Companies whose primary capability is in generating rich, raw data at high volume should look at ways in which they can sell that data at little cost or investment. For example, a financial services business offering a ‘data on demand’ service would benefit from this approach as they could offer large volumes of data to their ecosystem of partners, fuelling the financial industry with raw data that can be used within enterprise applications and for financial analysis.
Companies with a core competence in processed data can also find market opportunities. For instance, credit card companies that collect data from billions of transactions have seen the data become more valuable beyond its operational use. In fact, some of these companies have established separate businesses with the goal of providing insights and analysis to its customers from real time transactions, helping investors for example, who are seeking to understand consumer purchasing.

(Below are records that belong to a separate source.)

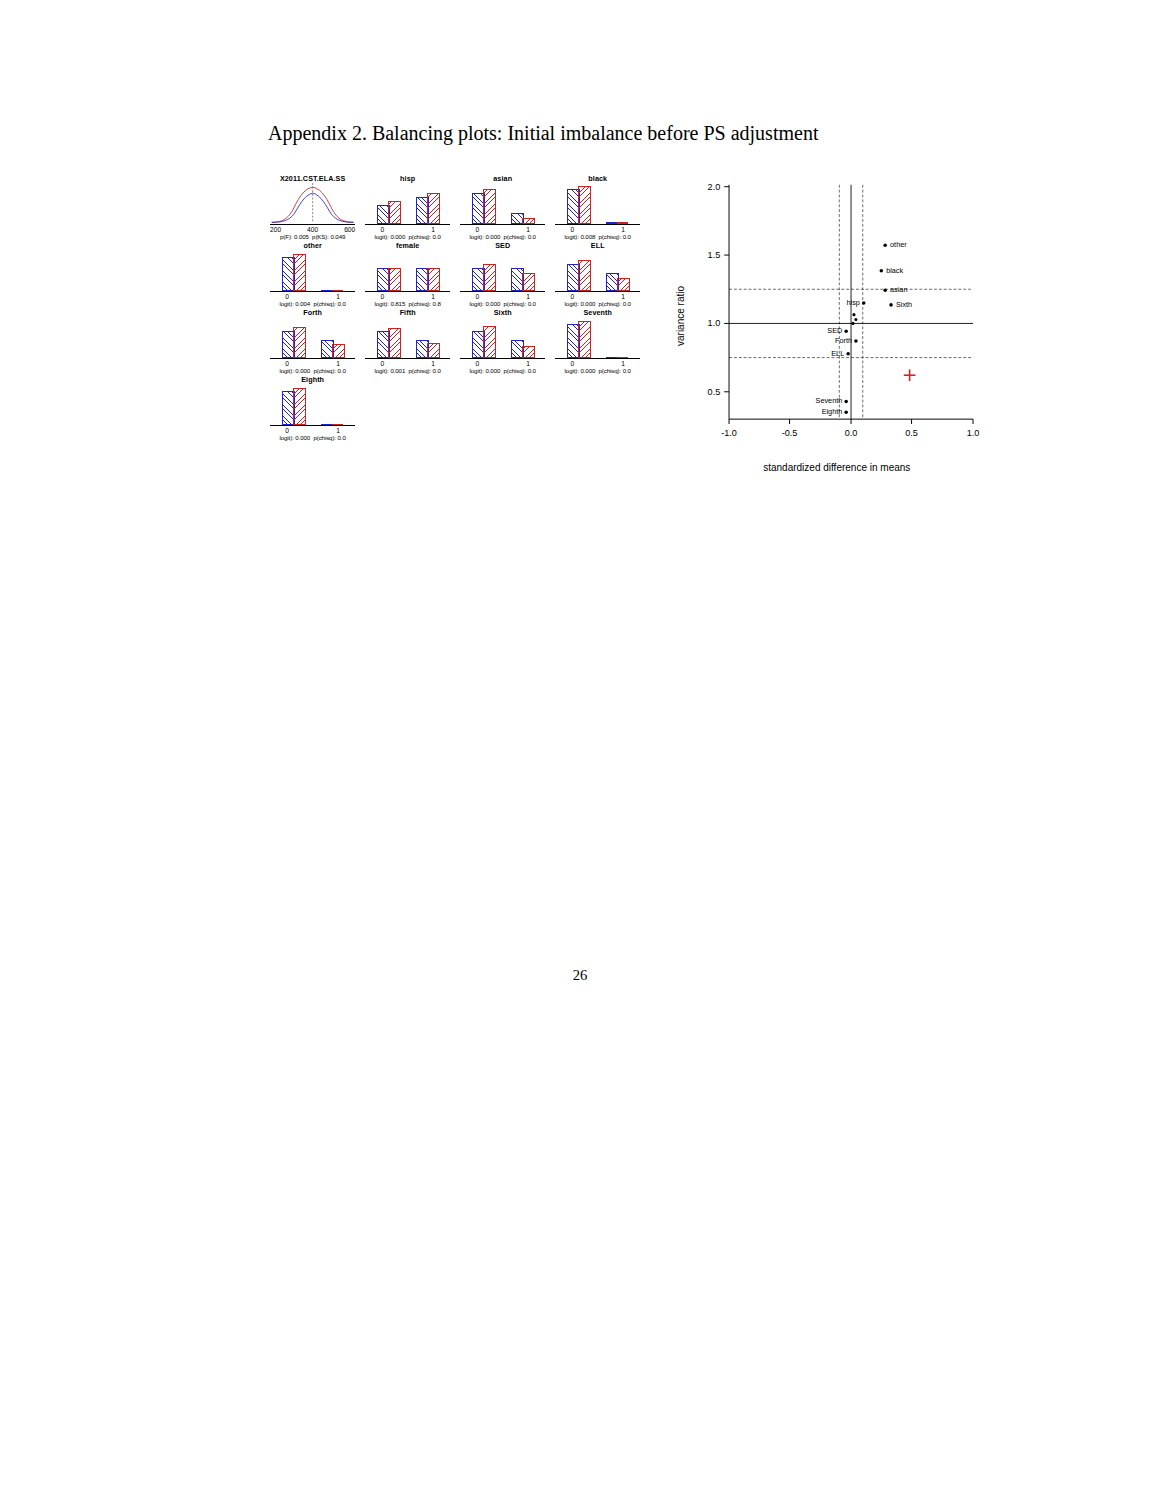Appendix 2. Balancing plots: Initial imbalance before PS adjustment
X2011.CST.ELA.SS
200400600
p(F): 0.005 p(KS): 0.049
hisp
01
logit): 0.000 p(chisq): 0.0
asian
01
logit): 0.000 p(chisq): 0.0
black
01
logit): 0.008 p(chisq): 0.0
other
01
logit): 0.004 p(chisq): 0.0
female
01
logit): 0.815 p(chisq): 0.8
SED
01
logit): 0.000 p(chisq): 0.0
ELL
01
logit): 0.000 p(chisq): 0.0
Forth
01
logit): 0.000 p(chisq): 0.0
Fifth
01
logit): 0.001 p(chisq): 0.0
Sixth
01
logit): 0.000 p(chisq): 0.0
Seventh
01
logit): 0.000 p(chisq): 0.0
Eighth
01
logit): 0.000 p(chisq): 0.0
variance ratio
-1.0 -0.5 0.0 0.5 1.0 0.5 1.0 1.5 2.0 other black asian hisp Sixth SED Forth ELL Seventh Eighth
standardized difference in means
26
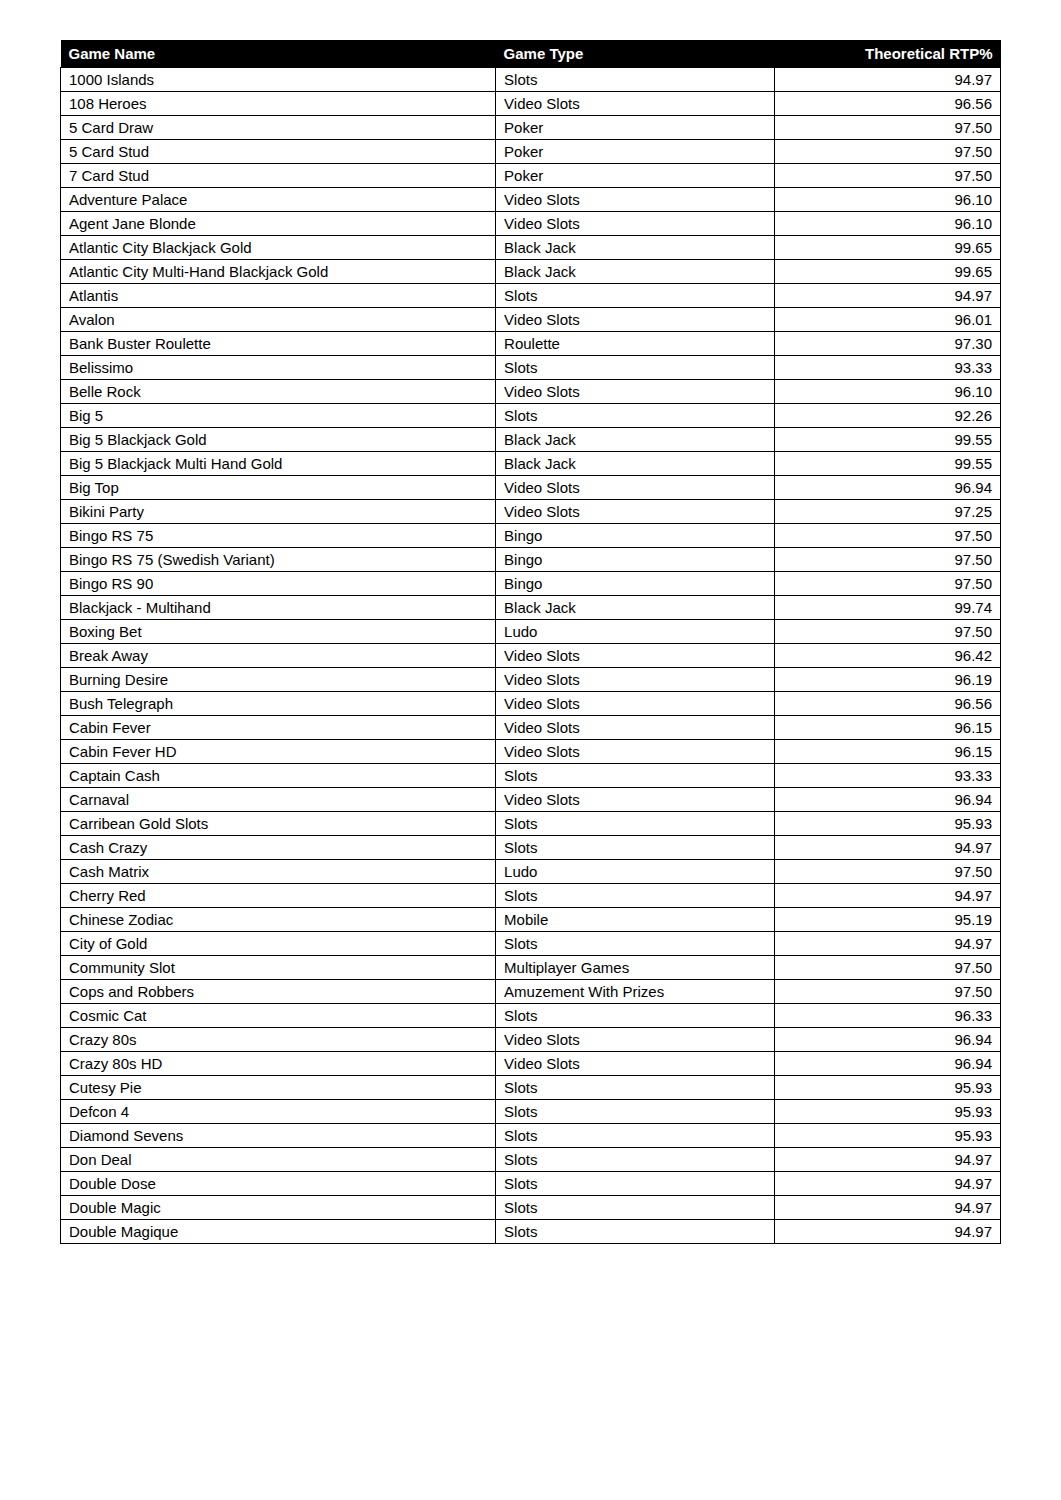| Game Name | Game Type | Theoretical RTP% |
| --- | --- | --- |
| 1000 Islands | Slots | 94.97 |
| 108 Heroes | Video Slots | 96.56 |
| 5 Card Draw | Poker | 97.50 |
| 5 Card Stud | Poker | 97.50 |
| 7 Card Stud | Poker | 97.50 |
| Adventure Palace | Video Slots | 96.10 |
| Agent Jane Blonde | Video Slots | 96.10 |
| Atlantic City Blackjack Gold | Black Jack | 99.65 |
| Atlantic City Multi-Hand Blackjack Gold | Black Jack | 99.65 |
| Atlantis | Slots | 94.97 |
| Avalon | Video Slots | 96.01 |
| Bank Buster Roulette | Roulette | 97.30 |
| Belissimo | Slots | 93.33 |
| Belle Rock | Video Slots | 96.10 |
| Big 5 | Slots | 92.26 |
| Big 5 Blackjack Gold | Black Jack | 99.55 |
| Big 5 Blackjack Multi Hand Gold | Black Jack | 99.55 |
| Big Top | Video Slots | 96.94 |
| Bikini Party | Video Slots | 97.25 |
| Bingo RS 75 | Bingo | 97.50 |
| Bingo RS 75 (Swedish Variant) | Bingo | 97.50 |
| Bingo RS 90 | Bingo | 97.50 |
| Blackjack - Multihand | Black Jack | 99.74 |
| Boxing Bet | Ludo | 97.50 |
| Break Away | Video Slots | 96.42 |
| Burning Desire | Video Slots | 96.19 |
| Bush Telegraph | Video Slots | 96.56 |
| Cabin Fever | Video Slots | 96.15 |
| Cabin Fever HD | Video Slots | 96.15 |
| Captain Cash | Slots | 93.33 |
| Carnaval | Video Slots | 96.94 |
| Carribean Gold Slots | Slots | 95.93 |
| Cash Crazy | Slots | 94.97 |
| Cash Matrix | Ludo | 97.50 |
| Cherry Red | Slots | 94.97 |
| Chinese Zodiac | Mobile | 95.19 |
| City of Gold | Slots | 94.97 |
| Community Slot | Multiplayer Games | 97.50 |
| Cops and Robbers | Amuzement With Prizes | 97.50 |
| Cosmic Cat | Slots | 96.33 |
| Crazy 80s | Video Slots | 96.94 |
| Crazy 80s HD | Video Slots | 96.94 |
| Cutesy Pie | Slots | 95.93 |
| Defcon 4 | Slots | 95.93 |
| Diamond Sevens | Slots | 95.93 |
| Don Deal | Slots | 94.97 |
| Double Dose | Slots | 94.97 |
| Double Magic | Slots | 94.97 |
| Double Magique | Slots | 94.97 |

Additionally, organisations that use techniques such as data mining, predictive modelling or analytics, are in a good position to process large quantities of data and help other companies gain business insights from the data. Being able to present these insights in a meaningful way, for example through customer segmentation analysis, makes the data even more valuable, enabling it to tell a story by giving insight into which customer segment is more profitable or customer’s shopping habits.
Now: go-to market!
A business can develop a profitable data monetisation strategy - no matter where they fall in the data value chain — as long as they focus on the right go-to-market approach suiting their business and potential customer needs. To meet data monetisation goals, businesses need to evaluate their core competency, the opportunities at hand, and understand the impact of playing at a specific stage in the data value chain.